Reading the paper by Max Tegmark “Why does deep and cheap learning work so well” is illuminating.

The abstract:

The abstract of this paper already gives a very good introduction of the ideas presented. The main problem is tackled is why are neural networks working so well in reducing complexity? The answer is that random patterns in the universe are not really random but some kind of structures are always present. It is exactly on this phenomenon that neural networks are based. For example physics is based on a number of conservation laws, symmetries and locality, which are all the essential ingredients that define, even in the presence of non-deterministic noise, how our universe works.

We show how the success of deep learning could depend not only on mathematics but also on physics: although well-known mathematical theorems guarantee that neural networks can approximate arbitrary functions well, the class of functions of practical interest can frequently be approximated through cheap learning with exponentially fewer parameters than generic ones. We explore how properties frequently encountered in physics such as symmetry, locality, compositionality, and polynomial log-probability translate into exceptionally simple neural networks. We further argue that when the statistical process generating the data is of a certain hierarchical form prevalent in physics and machine-learning, a deep neural network can be more efficient than a shallow one. We formalize these claims using information theory and discuss the relation to the renormalization group. We prove various no-flattening theorems showing when efficient linear deep networks cannot be accurately approximated by shallow ones without efficiency loss; for example, we show that $n$ variables cannot be multiplied using fewer than 2 neurons in a single hidden layer.

Physics	ML
Hamiltonian $H$	Surprisal $-\log p$
Simple $H$	Cheap learning
Quadratic $H$	Gaussian $p$
Locality	Sparsity
Translation symmetric $H$	Convolutional netw.
Spin	Bit
Free energy difference	KL-divergence
Effective theory	Nearly lossles data distillation
Irrelevant operator	Noise
Relevant operator	Feature

In order to facilitate a comparison between the formalism used in computer science, mathematical probability and statistical physics, here I try to develop a small table where all the terms are translated in the two perspectives. And we continue with the link between statistical physics and Bayesian theory, here in a small table (we set $k_B=1$)

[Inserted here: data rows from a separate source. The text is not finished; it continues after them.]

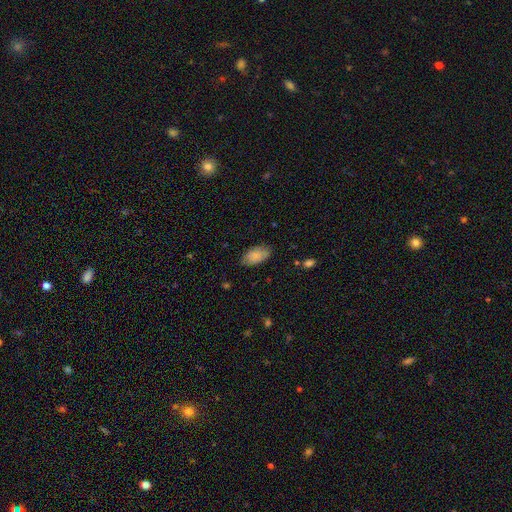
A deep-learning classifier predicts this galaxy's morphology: A smooth galaxy with no disk features (83%) that is in between round and cigar-shaped (94%).

Vote fractions:
- Smooth or featured? smooth: 83% / featured or disk: 10% / star or artifact: 7%
- How rounded? in between: 94% / round: 3% / cigar-shaped: 3%
- Merging? none: 79% / minor disturbance: 16% / major disturbance: 3% / merger: 1%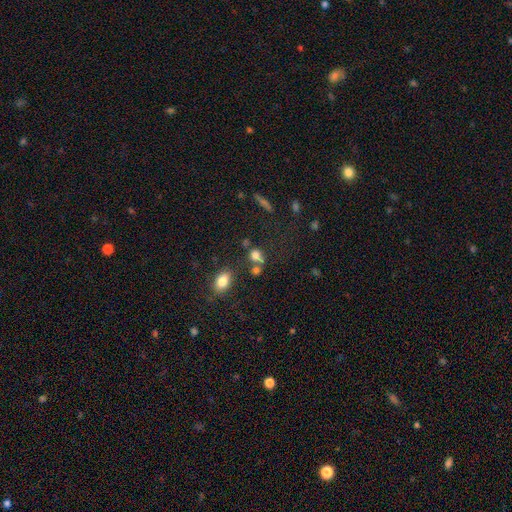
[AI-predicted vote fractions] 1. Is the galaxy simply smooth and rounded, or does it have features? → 74% smooth, 15% star or artifact, 11% featured or disk.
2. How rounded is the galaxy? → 56% round, 41% in between, 3% cigar-shaped.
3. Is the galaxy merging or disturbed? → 44% none, 35% merger, 14% minor disturbance, 7% major disturbance.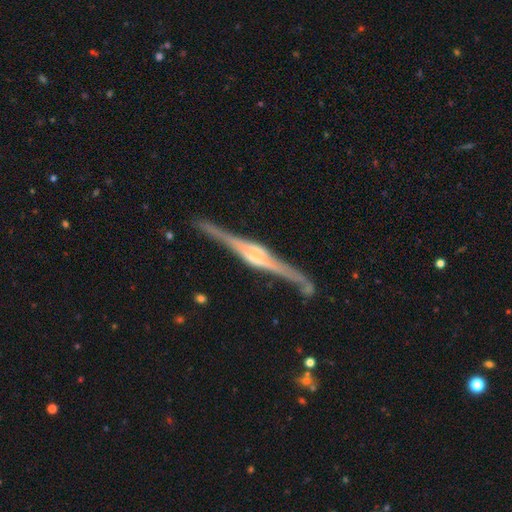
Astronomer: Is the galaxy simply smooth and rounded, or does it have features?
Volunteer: featured or disk — 95%.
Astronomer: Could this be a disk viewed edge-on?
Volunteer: yes — 100%.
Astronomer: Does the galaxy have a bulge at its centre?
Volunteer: rounded — 86%.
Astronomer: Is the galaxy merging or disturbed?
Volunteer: none — 67%.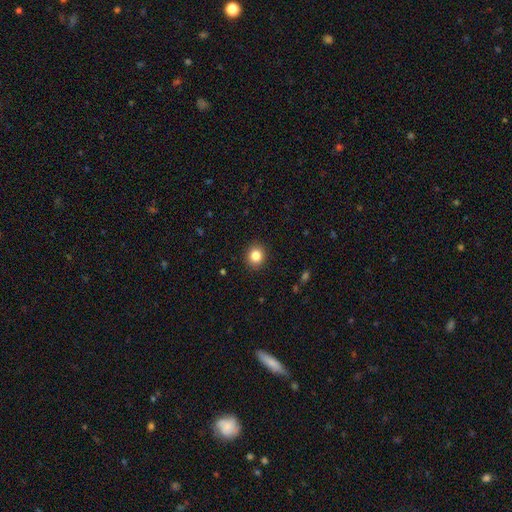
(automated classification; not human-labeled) Overall: smooth (84%). How rounded: round (79%). Merging: none (91%).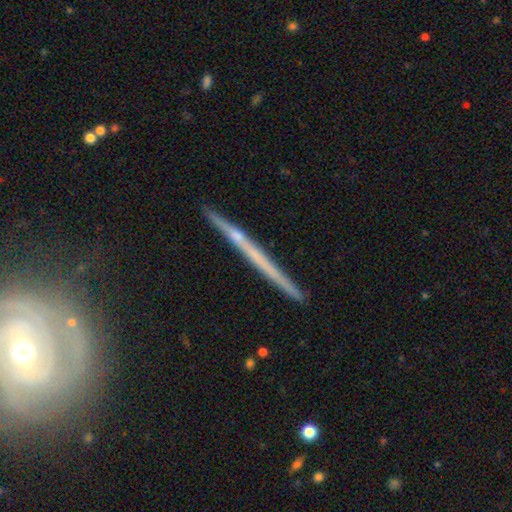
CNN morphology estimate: smooth_or_featured: featured or disk (p=0.64) [alt: smooth p=0.29]
disk_edge_on: yes (p=0.96) [alt: no p=0.04]
edge_on_bulge: none (p=0.83) [alt: rounded p=0.13]
merging: none (p=0.87) [alt: minor disturbance p=0.09]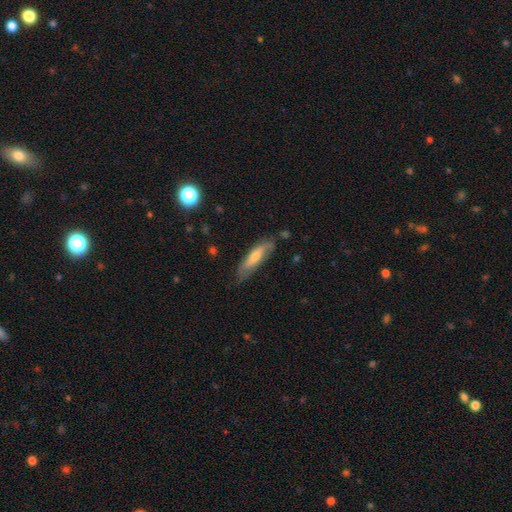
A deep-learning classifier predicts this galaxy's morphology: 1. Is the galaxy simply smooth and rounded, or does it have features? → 51% smooth, 43% featured or disk, 6% star or artifact.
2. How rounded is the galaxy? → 63% cigar-shaped, 35% in between, 2% round.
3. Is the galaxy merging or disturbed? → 67% none, 25% minor disturbance, 7% major disturbance, 2% merger.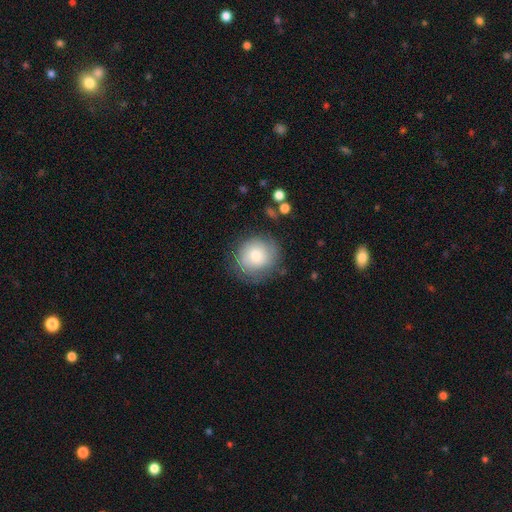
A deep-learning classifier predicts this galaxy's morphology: Overall: smooth (68%). How rounded: round (89%). Merging: none (74%).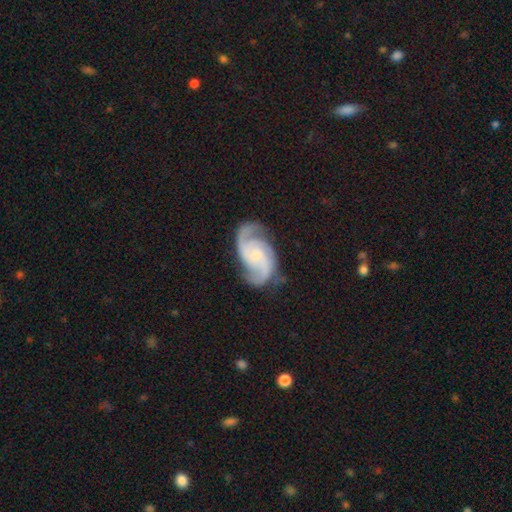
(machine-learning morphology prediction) Smooth or featured? Predicted: featured or disk (p=0.91). Edge-on disk? Predicted: no (p=0.98). Bar? Predicted: no (p=0.60). Spiral arms? Predicted: yes (p=0.98). Spiral winding? Predicted: medium (p=0.55). Spiral arm count? Predicted: 2 (p=0.73). Bulge size? Predicted: small (p=0.65). Merging? Predicted: none (p=0.76).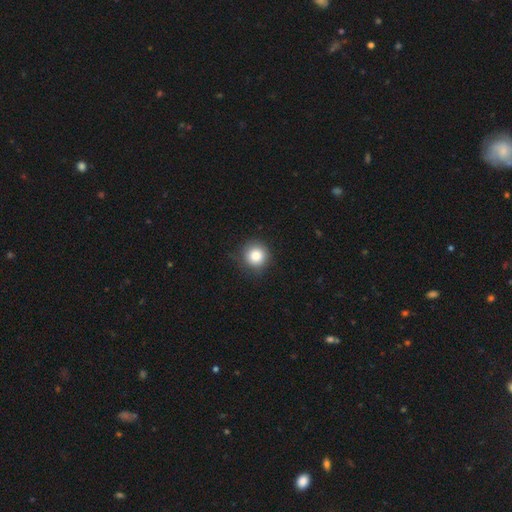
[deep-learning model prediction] smooth 84%, star or artifact 10%, featured or disk 6%. Down the decision tree: how rounded — round (94%); merging — none (83%).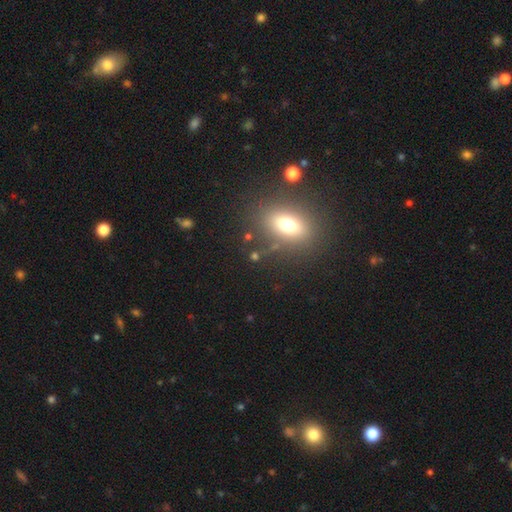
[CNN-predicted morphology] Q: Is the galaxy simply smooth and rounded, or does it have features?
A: smooth — 66%.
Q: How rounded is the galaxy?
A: in between — 66%.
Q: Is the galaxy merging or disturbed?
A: none — 80%.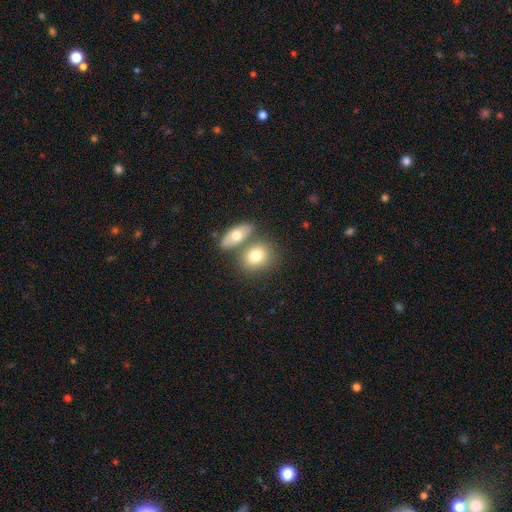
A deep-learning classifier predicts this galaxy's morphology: smooth 76%, featured or disk 17%, star or artifact 7%. Down the decision tree: how rounded — in between (62%); merging — none (50%).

Physical perspective	Statistical perspective
Potential $\phi(\theta)$	Negative log-joint $\phi( \theta ) = - \log p(y, \theta \| m)$
Boltzmann distribution $q(\theta)=\frac{1}{Z} \exp{-\beta \phi(\theta)}$	Posterior distribution. $q(\theta)=\frac{1}{Z}\exp{-\log p(y,\theta \|m)}=\frac{1}{Z} p(y,\theta\|m)$
Partition function $Z=\int \exp{-\beta \phi(\theta)}$	Model evidence $Z=\int p(y,\theta \| m)$
Internal energy $U=\int q(\theta) \phi(\theta) d\theta$	Expected log-joint $U=\int p(\theta \| y,m) \log p(y,\theta \|m) d\theta$
Entropy $S=-\int q(\theta) \log q(\theta) d\theta $	Shannon Entropy $S_{shannon} = -\int q(\theta) \log q(theta) d\theta$